■ Work required
Write out the passage of the Michal Wiezik profile from "Slovak politician" to "in environmental studies.", word for word.

Member of the European Parliament for Slovakia
- Incumbent
- Assumed office 2 July 2019

Personal details
- Born: 14 June 1979 (age 46) Martin, Czechoslovakia
- Party: Progressive Slovakia (2021–present) Democrats (until 2021)
- Other political affiliations: Renew Europe (since 2021) Alliance of Liberals and Democrats for Europe (since 2021) European People's Party Group (2019–2021) European People's Party (2019–2021)
- Website: www.michalwiezik.sk

= Michal Wiezik =

Slovak politician

Michal Wiezik (born 14 June 1979) is a Slovak environmentalist and politician who was elected as a Member of the European Parliament in 2019.

==Early life and education==
Born 14 June 1979 in Martin, Wiezik attended Viliam Paulíny Tóth grammar school and studied environmental protection at the Technical University in Zvolen. Following his studies, he obtained PhD. at the same university and became a professor there. In August 2023, he criticised the university for admitting a far right politician Miroslav Suja to its PhD program, despite Suja having no previous track record in environmental studies.

■ Data block
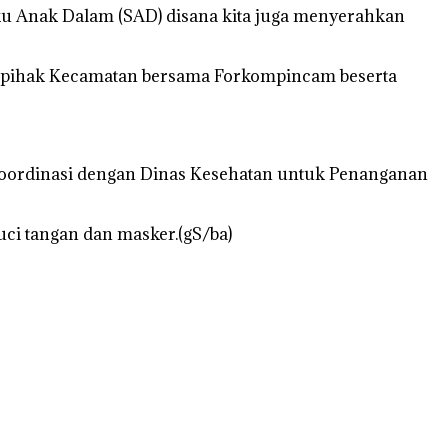
uku Anak Dalam (SAD) disana kita juga menyerahkan
pihak Kecamatan bersama Forkompincam beserta
rkoordinasi dengan Dinas Kesehatan untuk Penanganan
uci tangan dan masker.(gS/ba)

■ Result for this exercise
Slovak politician

Michal Wiezik (born 14 June 1979) is a Slovak environmentalist and politician who was elected as a Member of the European Parliament in 2019.

==Early life and education==
Born 14 June 1979 in Martin, Wiezik attended Viliam Paulíny Tóth grammar school and studied environmental protection at the Technical University in Zvolen. Following his studies, he obtained PhD. at the same university and became a professor there. In August 2023, he criticised the university for admitting a far right politician Miroslav Suja to its PhD program, despite Suja having no previous track record in environmental studies.